Text passage>
☆ ☆ ☆ ☆

- Oral presentation
- Open Access
0920. Cerebrovascular autoregulation in normotensive hypovolaemia: a study combining lower body negative pressure and MRI
Intensive Care Medicine Experimentalvolume 2, Article number: O28 (2014)
Previous studies using transcranial Doppler sonography have suggested that cerebral circulation is preserved relative to cardiac output during normotensive hypovolaemia (NTH). We have further investigated the cerebral autoregulatory responses to hypovolaemia using using MRI measurements of total cerebral blood flow combined with graded levels of lower body negative pressure (LBNP) to induce steady state central hypovolaemia.
11 healthy male volunteers (21-24 years) underwent MRI scanning with their legs and torso within a LBNP chamber; phase contrast angiography based flow measurements (MRI-PCA) were acquired at 10mmHg increments from baseline, to -50 mmHg . Measurements were made through the carotid and vertebral arteries to measure total cerebral volume flow (CBVF) and through the ascending and proximal descending aorta to measure cardiac output (CO).

☆ ☆ ☆ ☆

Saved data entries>

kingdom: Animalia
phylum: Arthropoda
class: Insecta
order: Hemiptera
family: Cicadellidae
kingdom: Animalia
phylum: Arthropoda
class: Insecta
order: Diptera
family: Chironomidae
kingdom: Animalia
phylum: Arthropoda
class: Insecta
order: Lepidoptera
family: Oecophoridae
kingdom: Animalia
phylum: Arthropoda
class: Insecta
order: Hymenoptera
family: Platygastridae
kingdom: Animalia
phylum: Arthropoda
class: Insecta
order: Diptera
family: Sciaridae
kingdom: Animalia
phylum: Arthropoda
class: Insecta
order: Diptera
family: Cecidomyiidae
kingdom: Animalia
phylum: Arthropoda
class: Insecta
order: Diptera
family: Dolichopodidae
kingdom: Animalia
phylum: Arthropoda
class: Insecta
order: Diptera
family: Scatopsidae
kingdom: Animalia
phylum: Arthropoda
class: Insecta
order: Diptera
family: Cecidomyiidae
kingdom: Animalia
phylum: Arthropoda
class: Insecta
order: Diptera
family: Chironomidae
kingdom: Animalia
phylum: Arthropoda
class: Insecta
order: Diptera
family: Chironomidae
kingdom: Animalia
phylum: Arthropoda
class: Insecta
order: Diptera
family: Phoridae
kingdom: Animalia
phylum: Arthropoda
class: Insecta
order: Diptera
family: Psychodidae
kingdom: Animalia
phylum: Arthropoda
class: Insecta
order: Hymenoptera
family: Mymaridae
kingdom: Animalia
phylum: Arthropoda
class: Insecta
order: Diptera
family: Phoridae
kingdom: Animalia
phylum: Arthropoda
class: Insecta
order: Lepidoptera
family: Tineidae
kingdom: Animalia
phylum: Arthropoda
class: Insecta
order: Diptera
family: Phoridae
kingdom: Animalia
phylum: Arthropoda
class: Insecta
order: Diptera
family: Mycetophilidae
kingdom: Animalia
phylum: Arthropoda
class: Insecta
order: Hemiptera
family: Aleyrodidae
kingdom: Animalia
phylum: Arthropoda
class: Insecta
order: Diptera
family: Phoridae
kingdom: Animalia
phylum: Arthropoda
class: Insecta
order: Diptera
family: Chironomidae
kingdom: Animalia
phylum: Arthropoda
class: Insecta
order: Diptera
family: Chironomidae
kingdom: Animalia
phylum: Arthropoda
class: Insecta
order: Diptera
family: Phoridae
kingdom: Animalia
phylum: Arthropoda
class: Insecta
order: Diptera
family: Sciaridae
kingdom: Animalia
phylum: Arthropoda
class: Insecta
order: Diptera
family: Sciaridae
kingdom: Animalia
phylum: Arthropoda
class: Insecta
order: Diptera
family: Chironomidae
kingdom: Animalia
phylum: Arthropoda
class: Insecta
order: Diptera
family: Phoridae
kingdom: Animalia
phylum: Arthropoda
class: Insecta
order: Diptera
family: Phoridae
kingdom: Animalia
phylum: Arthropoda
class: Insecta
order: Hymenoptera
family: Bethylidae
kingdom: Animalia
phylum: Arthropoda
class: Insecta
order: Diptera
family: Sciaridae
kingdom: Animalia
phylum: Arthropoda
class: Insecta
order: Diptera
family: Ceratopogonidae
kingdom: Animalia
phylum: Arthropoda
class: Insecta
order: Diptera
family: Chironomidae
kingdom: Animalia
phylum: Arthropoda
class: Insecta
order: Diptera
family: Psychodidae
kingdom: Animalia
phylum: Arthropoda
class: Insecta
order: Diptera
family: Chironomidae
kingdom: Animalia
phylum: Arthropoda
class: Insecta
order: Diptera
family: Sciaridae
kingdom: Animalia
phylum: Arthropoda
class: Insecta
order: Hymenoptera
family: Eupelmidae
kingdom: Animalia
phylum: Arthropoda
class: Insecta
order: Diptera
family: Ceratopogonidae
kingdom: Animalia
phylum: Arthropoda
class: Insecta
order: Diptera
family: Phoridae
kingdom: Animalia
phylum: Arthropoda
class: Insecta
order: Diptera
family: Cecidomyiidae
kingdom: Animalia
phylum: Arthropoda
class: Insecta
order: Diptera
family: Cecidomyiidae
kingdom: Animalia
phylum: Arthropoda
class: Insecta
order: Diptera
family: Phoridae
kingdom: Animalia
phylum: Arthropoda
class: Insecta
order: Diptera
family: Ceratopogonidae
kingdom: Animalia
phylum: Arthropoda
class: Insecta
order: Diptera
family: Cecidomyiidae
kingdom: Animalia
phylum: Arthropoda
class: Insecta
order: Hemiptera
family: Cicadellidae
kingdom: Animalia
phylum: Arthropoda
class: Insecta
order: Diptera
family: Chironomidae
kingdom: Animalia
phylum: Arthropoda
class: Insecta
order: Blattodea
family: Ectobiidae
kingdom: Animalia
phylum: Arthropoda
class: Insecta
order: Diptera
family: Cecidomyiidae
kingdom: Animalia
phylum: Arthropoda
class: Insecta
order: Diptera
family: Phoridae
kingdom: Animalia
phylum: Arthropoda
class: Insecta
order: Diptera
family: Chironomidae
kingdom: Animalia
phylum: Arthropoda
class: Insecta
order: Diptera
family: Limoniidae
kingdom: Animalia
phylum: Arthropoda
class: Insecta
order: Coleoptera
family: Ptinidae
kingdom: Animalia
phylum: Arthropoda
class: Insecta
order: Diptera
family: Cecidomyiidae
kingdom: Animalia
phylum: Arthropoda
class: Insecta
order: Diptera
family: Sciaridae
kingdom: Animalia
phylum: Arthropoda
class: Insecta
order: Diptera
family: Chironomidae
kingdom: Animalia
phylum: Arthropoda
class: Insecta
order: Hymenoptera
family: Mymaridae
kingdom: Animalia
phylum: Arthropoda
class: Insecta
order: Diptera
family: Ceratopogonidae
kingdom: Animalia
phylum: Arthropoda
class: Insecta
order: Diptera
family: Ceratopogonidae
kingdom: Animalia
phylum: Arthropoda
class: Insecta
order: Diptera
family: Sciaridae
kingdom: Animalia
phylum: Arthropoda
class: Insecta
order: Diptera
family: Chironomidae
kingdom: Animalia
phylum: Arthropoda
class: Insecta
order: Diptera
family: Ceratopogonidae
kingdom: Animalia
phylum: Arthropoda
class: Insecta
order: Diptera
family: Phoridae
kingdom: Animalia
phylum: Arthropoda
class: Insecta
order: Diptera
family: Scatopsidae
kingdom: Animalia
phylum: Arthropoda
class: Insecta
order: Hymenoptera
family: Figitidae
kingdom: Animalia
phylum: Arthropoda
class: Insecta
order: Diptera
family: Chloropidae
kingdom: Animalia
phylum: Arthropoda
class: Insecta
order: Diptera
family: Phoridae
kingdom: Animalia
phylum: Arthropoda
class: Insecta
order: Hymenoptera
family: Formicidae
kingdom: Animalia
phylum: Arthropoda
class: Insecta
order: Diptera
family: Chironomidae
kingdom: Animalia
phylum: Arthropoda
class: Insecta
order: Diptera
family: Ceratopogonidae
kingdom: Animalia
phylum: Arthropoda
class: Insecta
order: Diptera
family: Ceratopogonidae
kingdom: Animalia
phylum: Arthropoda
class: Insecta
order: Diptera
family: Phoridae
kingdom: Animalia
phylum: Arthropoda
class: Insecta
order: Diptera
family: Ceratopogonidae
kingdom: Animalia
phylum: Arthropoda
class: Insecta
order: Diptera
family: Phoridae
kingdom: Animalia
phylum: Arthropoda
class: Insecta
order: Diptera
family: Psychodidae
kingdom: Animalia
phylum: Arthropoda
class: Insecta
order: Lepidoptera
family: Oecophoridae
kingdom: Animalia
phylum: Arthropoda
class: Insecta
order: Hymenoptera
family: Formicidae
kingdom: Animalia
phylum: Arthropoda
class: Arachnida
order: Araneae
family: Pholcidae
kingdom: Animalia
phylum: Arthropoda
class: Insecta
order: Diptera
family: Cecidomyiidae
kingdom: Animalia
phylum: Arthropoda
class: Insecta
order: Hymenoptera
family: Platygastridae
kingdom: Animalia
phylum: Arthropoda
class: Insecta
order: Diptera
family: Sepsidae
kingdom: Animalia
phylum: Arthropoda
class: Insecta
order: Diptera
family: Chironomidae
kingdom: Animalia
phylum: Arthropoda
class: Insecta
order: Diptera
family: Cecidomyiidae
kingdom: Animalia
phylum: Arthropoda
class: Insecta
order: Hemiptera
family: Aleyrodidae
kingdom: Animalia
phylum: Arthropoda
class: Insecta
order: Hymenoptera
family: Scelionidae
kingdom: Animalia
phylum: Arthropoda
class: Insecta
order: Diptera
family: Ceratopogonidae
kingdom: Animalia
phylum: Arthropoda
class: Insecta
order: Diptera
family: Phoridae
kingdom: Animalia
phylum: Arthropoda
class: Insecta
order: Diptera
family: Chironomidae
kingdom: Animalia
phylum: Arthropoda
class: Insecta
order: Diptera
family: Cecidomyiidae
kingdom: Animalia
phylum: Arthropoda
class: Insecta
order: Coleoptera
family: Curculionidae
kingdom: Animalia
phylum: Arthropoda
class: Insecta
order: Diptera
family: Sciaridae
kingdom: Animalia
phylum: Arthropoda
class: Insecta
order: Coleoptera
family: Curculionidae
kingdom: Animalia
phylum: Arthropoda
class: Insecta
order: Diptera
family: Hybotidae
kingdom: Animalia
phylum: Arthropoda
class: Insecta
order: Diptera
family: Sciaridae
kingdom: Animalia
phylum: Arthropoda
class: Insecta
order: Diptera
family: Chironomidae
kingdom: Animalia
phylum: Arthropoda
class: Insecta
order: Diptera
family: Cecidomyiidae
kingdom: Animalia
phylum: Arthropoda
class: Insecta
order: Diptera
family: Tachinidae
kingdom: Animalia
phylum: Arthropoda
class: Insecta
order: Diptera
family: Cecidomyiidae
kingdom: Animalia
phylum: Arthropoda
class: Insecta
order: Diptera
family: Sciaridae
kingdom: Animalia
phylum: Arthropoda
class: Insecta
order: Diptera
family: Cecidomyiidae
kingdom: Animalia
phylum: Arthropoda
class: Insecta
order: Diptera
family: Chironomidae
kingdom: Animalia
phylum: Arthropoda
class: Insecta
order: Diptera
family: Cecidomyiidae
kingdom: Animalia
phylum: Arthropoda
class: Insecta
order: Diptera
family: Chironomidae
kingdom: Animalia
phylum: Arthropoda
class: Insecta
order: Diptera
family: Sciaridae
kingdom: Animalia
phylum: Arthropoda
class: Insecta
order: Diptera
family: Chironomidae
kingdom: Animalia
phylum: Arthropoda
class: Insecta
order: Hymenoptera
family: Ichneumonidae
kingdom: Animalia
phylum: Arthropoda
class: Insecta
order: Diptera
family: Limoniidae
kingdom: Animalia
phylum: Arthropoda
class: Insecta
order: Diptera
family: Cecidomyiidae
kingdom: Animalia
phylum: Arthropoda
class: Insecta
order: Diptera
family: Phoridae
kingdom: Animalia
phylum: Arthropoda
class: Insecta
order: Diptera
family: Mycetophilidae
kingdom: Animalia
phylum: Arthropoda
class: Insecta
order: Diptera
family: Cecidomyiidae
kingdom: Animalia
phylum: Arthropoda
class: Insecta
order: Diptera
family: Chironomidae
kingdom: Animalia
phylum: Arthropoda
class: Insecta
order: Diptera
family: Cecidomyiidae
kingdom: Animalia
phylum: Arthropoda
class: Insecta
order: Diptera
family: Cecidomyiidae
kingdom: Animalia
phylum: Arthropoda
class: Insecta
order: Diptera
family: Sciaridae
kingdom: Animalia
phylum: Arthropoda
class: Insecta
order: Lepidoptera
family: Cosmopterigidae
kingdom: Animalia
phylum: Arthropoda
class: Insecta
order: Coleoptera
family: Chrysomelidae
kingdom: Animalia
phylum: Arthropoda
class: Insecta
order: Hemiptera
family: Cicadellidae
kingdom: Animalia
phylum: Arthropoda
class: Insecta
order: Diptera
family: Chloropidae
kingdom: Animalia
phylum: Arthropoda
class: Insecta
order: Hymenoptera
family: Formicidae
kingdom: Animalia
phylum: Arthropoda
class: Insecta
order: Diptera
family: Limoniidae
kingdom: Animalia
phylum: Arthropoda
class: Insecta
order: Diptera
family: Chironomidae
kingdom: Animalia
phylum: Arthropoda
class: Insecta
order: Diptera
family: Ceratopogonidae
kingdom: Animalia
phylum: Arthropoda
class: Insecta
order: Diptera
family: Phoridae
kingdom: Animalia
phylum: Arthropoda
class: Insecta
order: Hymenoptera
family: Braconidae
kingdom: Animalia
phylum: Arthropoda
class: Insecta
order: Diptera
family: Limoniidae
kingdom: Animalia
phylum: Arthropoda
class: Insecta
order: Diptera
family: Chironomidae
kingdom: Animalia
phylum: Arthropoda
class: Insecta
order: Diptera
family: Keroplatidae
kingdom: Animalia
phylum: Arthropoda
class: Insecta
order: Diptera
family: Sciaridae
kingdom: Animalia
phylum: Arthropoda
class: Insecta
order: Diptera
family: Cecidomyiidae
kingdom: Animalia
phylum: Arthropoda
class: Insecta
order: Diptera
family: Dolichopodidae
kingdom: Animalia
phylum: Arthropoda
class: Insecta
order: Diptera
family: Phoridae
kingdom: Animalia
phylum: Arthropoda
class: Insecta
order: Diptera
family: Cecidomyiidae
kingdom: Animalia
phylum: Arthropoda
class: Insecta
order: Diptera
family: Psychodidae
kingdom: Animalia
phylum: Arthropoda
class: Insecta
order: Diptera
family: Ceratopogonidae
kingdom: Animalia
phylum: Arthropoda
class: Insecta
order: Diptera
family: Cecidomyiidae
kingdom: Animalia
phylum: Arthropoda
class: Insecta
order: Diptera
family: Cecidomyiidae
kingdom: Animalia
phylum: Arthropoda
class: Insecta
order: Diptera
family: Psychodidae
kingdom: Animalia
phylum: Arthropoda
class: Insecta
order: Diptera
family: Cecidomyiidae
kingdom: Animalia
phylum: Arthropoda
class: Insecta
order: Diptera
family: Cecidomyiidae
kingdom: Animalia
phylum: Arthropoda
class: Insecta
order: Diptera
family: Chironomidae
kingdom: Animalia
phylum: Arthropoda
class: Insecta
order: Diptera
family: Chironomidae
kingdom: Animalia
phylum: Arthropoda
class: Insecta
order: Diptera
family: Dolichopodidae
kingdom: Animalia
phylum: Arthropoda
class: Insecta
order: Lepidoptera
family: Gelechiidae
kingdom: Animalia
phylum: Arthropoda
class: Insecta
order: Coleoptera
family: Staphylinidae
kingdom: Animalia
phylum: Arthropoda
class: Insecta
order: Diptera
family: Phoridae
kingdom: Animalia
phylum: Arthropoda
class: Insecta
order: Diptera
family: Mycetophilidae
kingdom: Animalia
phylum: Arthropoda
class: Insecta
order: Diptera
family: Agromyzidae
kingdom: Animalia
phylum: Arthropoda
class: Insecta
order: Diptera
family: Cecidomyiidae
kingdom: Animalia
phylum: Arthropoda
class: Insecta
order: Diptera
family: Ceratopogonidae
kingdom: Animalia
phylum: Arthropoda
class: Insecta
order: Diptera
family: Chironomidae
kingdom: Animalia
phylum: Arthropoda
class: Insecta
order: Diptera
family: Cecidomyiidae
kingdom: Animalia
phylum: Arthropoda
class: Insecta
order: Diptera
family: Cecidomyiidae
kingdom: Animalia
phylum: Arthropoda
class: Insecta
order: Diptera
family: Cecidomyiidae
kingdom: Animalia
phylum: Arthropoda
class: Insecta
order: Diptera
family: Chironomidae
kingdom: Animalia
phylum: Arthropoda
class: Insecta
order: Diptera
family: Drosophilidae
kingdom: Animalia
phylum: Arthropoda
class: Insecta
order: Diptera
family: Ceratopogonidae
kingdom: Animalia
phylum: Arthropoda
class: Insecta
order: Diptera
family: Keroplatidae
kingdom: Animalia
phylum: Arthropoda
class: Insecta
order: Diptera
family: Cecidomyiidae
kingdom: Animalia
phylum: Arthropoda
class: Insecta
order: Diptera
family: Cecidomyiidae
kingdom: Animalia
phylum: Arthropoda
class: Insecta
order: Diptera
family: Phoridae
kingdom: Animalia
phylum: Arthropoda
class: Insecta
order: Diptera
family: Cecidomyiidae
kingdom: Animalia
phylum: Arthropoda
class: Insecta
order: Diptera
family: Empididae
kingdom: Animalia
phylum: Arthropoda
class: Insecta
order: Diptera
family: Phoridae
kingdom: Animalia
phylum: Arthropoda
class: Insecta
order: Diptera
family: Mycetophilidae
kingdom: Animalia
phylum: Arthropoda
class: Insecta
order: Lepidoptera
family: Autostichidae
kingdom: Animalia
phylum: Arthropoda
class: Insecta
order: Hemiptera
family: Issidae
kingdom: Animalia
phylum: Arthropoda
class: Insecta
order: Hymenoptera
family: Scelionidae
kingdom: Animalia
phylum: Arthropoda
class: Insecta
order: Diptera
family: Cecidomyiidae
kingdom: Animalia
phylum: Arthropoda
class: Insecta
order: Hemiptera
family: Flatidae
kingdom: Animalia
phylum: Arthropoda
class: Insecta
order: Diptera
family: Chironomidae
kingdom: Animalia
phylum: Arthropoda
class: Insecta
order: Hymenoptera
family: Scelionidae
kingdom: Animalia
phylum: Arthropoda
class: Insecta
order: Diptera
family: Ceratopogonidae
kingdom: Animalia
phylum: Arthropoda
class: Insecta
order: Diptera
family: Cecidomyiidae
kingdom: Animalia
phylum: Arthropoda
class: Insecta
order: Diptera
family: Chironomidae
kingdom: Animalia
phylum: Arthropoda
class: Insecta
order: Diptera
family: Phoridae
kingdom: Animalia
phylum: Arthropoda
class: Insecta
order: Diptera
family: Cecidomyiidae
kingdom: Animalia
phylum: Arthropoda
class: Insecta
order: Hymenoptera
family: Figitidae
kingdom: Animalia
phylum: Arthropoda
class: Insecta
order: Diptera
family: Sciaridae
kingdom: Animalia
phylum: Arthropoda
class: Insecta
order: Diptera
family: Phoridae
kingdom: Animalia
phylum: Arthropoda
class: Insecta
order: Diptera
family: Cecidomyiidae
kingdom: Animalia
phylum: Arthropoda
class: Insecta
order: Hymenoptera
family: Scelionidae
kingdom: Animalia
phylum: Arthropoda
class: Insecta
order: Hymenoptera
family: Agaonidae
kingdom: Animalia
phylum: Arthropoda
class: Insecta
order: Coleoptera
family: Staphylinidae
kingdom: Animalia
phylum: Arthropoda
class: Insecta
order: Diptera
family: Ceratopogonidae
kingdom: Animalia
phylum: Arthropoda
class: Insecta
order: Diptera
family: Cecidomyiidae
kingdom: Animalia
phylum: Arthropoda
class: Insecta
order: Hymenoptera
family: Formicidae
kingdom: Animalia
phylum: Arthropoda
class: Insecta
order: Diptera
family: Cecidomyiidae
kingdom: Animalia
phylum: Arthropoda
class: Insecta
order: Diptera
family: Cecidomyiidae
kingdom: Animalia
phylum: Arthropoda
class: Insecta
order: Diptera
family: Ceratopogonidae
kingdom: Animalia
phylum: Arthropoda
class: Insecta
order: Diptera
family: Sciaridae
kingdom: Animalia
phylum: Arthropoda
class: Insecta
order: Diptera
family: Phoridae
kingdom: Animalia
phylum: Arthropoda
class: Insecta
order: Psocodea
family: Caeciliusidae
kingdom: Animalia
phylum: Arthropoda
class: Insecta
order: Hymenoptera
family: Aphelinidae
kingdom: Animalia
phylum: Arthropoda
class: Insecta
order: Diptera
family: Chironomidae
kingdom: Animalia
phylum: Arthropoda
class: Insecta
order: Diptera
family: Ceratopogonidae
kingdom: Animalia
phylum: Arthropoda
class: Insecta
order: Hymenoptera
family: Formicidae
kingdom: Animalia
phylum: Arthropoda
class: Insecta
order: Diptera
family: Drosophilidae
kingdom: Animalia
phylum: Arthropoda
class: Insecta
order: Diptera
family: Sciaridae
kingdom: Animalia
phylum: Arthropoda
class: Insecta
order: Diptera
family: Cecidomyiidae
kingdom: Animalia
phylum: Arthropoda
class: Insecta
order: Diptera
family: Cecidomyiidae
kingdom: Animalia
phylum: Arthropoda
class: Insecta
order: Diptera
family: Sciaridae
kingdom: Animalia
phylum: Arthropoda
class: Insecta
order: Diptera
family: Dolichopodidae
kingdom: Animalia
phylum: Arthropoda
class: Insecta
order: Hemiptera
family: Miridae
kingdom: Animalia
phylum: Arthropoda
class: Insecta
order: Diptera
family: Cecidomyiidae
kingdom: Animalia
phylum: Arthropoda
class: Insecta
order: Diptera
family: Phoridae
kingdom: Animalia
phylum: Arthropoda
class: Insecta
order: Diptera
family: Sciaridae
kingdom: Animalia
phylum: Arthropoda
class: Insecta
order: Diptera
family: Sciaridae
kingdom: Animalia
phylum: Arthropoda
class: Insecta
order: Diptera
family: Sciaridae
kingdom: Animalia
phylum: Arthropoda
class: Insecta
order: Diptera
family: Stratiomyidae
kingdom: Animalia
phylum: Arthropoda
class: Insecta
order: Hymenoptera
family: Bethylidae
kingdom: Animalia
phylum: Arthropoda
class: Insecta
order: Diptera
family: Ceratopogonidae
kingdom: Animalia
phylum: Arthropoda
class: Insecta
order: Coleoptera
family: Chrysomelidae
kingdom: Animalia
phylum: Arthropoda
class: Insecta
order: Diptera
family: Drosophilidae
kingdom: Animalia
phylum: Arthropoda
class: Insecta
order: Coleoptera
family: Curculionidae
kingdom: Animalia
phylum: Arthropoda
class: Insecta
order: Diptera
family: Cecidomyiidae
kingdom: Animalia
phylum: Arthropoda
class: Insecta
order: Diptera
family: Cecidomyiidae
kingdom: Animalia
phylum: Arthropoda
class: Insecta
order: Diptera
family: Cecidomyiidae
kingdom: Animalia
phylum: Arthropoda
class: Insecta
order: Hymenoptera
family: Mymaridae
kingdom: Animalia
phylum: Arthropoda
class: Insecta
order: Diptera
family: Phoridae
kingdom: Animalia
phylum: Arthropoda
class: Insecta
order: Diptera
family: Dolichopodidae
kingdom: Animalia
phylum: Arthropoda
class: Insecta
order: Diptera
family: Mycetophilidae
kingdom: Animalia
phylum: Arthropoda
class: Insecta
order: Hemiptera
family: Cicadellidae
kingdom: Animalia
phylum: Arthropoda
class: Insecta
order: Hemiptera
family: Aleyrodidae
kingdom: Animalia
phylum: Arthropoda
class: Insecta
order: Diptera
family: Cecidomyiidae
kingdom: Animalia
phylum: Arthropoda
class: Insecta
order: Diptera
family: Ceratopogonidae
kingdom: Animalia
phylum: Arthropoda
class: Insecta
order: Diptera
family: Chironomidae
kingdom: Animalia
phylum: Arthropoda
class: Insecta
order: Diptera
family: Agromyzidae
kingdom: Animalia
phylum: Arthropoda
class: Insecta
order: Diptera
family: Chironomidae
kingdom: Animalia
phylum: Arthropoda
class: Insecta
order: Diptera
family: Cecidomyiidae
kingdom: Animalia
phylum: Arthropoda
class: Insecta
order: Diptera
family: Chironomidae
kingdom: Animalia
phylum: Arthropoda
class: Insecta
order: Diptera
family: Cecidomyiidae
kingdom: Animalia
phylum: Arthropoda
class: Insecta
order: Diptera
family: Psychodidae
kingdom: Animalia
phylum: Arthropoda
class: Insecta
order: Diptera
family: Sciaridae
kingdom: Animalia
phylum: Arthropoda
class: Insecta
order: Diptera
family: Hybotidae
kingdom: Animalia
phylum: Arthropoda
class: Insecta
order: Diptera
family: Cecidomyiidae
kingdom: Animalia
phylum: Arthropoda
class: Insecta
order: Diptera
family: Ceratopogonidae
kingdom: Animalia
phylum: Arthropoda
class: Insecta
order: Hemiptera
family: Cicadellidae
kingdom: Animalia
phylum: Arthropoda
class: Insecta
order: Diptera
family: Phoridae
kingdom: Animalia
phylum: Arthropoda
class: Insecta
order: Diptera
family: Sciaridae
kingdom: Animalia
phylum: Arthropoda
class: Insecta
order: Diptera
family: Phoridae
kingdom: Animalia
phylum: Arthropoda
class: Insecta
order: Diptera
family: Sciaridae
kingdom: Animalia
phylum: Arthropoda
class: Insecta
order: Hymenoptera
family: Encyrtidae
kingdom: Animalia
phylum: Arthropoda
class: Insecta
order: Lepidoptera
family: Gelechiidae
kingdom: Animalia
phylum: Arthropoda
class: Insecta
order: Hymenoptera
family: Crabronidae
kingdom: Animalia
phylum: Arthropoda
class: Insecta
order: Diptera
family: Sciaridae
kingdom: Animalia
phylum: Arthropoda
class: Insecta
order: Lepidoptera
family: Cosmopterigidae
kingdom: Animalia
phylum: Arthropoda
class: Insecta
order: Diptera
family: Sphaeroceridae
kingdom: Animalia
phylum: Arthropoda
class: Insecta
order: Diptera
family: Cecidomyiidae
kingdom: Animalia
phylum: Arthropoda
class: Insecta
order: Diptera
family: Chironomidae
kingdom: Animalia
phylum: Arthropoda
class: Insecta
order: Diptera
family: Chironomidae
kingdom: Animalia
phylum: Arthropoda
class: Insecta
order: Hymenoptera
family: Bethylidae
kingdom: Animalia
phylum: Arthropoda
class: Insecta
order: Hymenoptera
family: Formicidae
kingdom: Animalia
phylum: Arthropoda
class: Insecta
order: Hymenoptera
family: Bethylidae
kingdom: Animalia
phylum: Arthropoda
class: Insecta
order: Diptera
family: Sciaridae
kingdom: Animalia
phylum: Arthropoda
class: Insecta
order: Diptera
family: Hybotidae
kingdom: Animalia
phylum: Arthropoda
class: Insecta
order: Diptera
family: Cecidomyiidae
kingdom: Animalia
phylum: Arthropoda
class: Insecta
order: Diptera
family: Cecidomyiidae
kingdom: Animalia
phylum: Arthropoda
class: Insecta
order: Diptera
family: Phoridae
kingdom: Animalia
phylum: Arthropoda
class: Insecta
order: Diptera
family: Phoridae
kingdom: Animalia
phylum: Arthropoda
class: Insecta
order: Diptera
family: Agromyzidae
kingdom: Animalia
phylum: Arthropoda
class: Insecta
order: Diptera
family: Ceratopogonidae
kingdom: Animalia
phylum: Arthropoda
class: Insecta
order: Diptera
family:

☆ ☆ ☆ ☆

Problem 1>
Transcribe the part of the cerebral autoregulation abstract starting at "Previous studies using" and ending at "state central hypovolaemia.".
Problem 2>
Pick up the cerebral autoregulation abstract after its last sentence and continue writing it.
The listing has no part in this.

Expected answer 1>
Previous studies using transcranial Doppler sonography have suggested that cerebral circulation is preserved relative to cardiac output during normotensive hypovolaemia (NTH). We have further investigated the cerebral autoregulatory responses to hypovolaemia using using MRI measurements of total cerebral blood flow combined with graded levels of lower body negative pressure (LBNP) to induce steady state central hypovolaemia.

Expected answer 2>
At low levels of LBNP (≤ -20mmHg) decrease in CBVF was directly proportional to the decrease in CO (Figure 1). Between LBNP of -20 mmHg and -40 mmHg there was a relative maintenance of CBVF in relation to cardiac output (P< 0.05) in keeping with classic, pressure mediated, cerebrovascular autoregulation. LBNP of -50mmHg produced a decrease in CBVF of 65.5% decrease (P< 0.01) in keeping with a 63.6% (P< 0.01) decrease in CO.
These findings demonstrate a correlation between decreases in CO and CBVF during normotensive hypovolaemia (NTH), which is in disagreement with previous studies using transcranial Doppler to measure CBVF. The findings do not support previous descriptions of relative sparing of CBVF due to compensatory reductions in cerebrovascular resistance in response to NTH 1. This difference is likely to reflect the different methods of cerebral blood flow measurement. MRI-PCA allows direct volume flow measurements from the carotid and basilar arteries whereas TCD uses flow velocity in the middle cerebral arteries as a surrogate of volume flow. This potentially important discrepancy requires further investigation to elucidate the mechanisms controlling CBF responses to nth.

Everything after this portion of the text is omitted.